BAŞKA UÇAĞA NAKLEDİLDİ
Pilotların kimseyi görmemeleri son derece doğaldı. Bütün sorumluluk Osaka Kansai Havalimanı’nda ve bu uçuş için yükleme yapan handling şirketindeydi. Dikkat çeker diye Lübnan vatandaşı CEO İstanbul’da uçak değiştirilerek Beyrut’a götürüldü. Bunu da MNG eski ticaret müdürü organize etti. Uçak Atatürk Havalimanı’na indikten sonra karanlık bir yere çekildi, pilotlar ofise çağrılarak dikkatlerden uzaklaştırıldı. Carlos başka bir uçağa nakledildi. Carlos’un büyük kaçışını organize eden baba-oğul Taylor’la Amerika’da yakalandı tuhaf bir şekilde hızla Japonya’ya iade edildiler. Bu işten kolayca sıyrılabilecekleri için sanki garanti verilmiş gibiydi. Yoksa Amerika, üstelik özel kuvvetlerde eğitim görmüş baba Taylor’u bu kadar kolay iade etmezdi. Bu olay nedeniyle Türk-Japon ilişkilerinin zedelenmesi hiç söz konusu olmadı. Çünkü ev hapsindeki Carlos evde düzenlenen bir eğlencenin içinde çekip alınmıştı. Osaka’ya götürülmüştü ve kimsenin haberi olmamıştı. Havalimanının bütün güvenlikleri atlatılmıştı.
DİKEN ÜSTÜNDELER
Bizim pilotlar ‘göçmen kaçakçısı’ damgası yemişlerdi.
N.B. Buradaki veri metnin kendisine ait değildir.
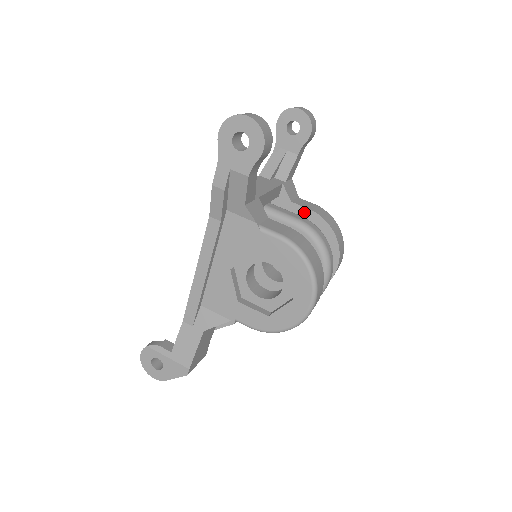
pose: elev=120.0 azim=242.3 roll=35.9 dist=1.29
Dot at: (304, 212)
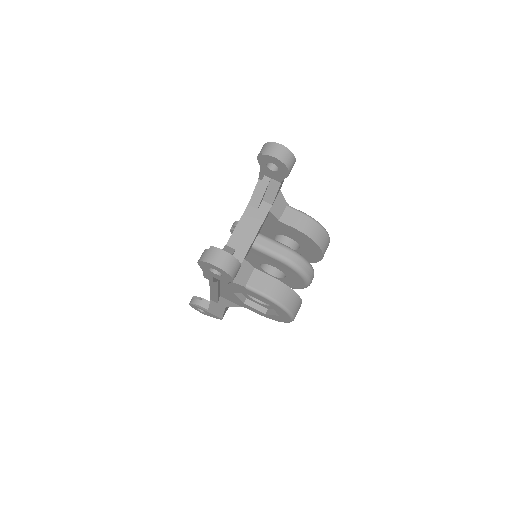
Dot at: (290, 228)
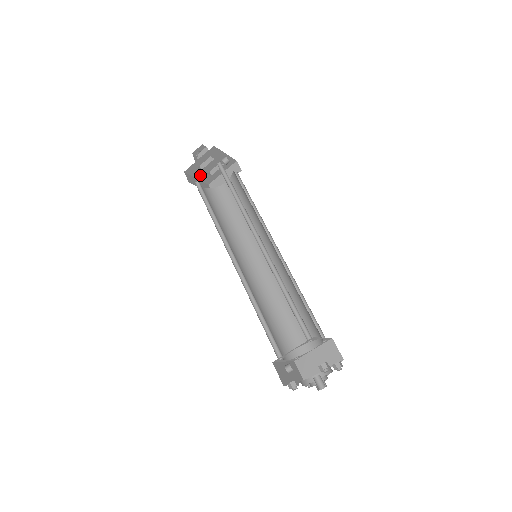
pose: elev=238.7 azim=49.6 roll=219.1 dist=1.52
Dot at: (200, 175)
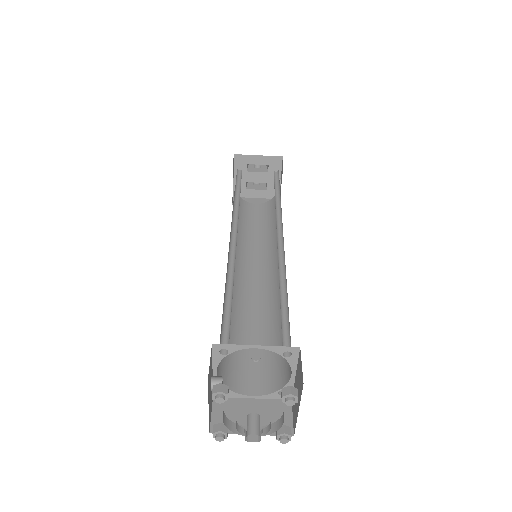
Dot at: occluded
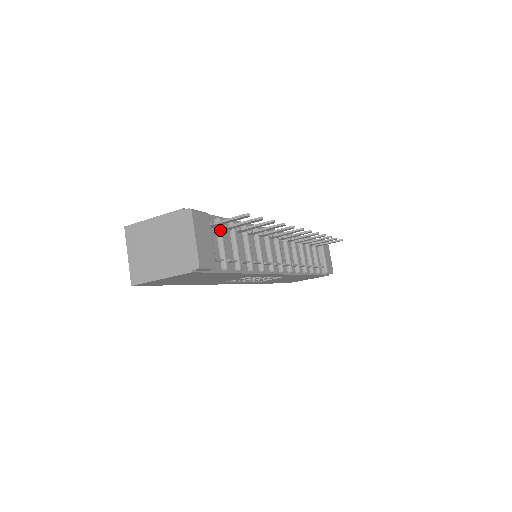
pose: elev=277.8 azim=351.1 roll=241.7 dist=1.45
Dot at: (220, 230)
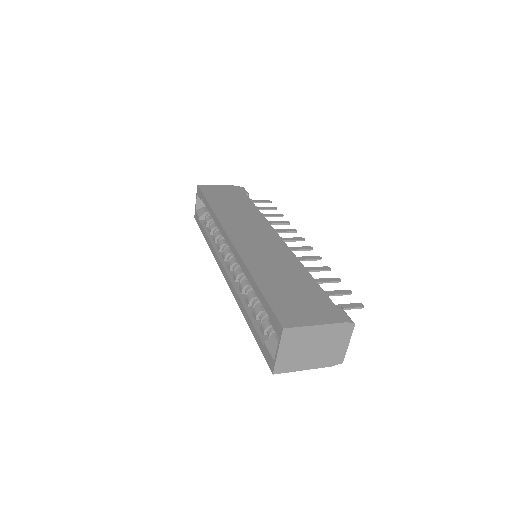
Dot at: occluded
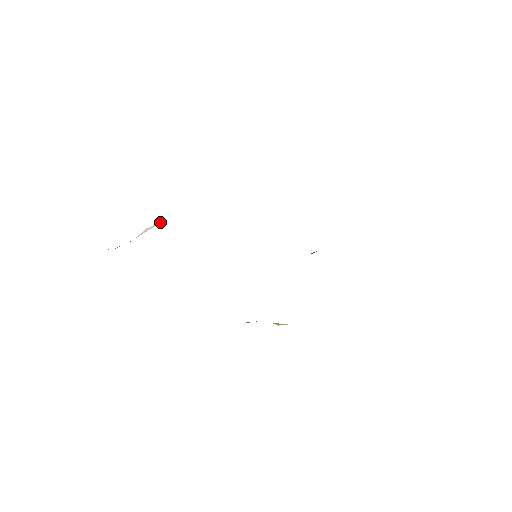
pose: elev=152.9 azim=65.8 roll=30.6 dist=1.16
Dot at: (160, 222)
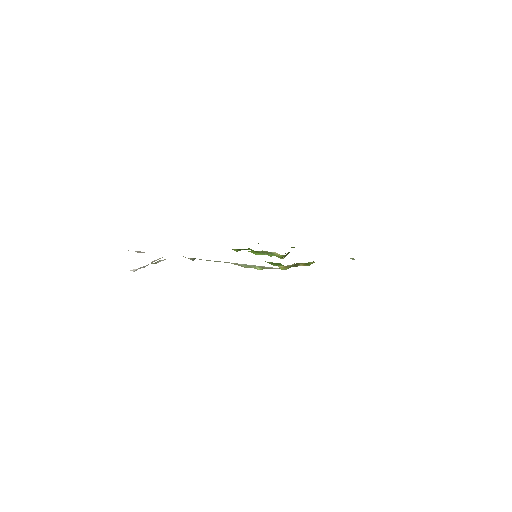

Oysa kimseyi kaçırmamışlardı. Tescilini TC-CHN diye değiştirip, farklı bir şekilde boyatılması ile uçak bile aklanmıştı. Sonuç herkes sorumluluktan kurtulmanın bir yolunu buldu. Ama bizim pilotlar hala diken üstünde yaşamaya devam ediyorlar. Üstelik 6 ayda hapis yattılar. Aile hayatları, iş hayatları allak bullak oldu. Söz konusu olan hiçbir şeyden habersiz iki pilotun girdaba dönen hayat hikâyeler oldu.
BBC'DEN KAÇIŞIN BELGESELİ
İngiliz yayın kuruluşu BBC Carlos’un japonya’dan kaçış hikâyesini belgesel yapıyor. ‘Carlos Ghosn son uçuş’ adı verilen belgesel 1 saat 29 dakika sürecek. Ünlü ve de ödülle yönetmenlerin hazırladığı belgesel için bizim pilotlara da teklif getirildi. Ancak Noyan Kaptan henüz davanın istinaf mahkemesinde olması nedeniyle belgesele katılmayacağını bildirdi.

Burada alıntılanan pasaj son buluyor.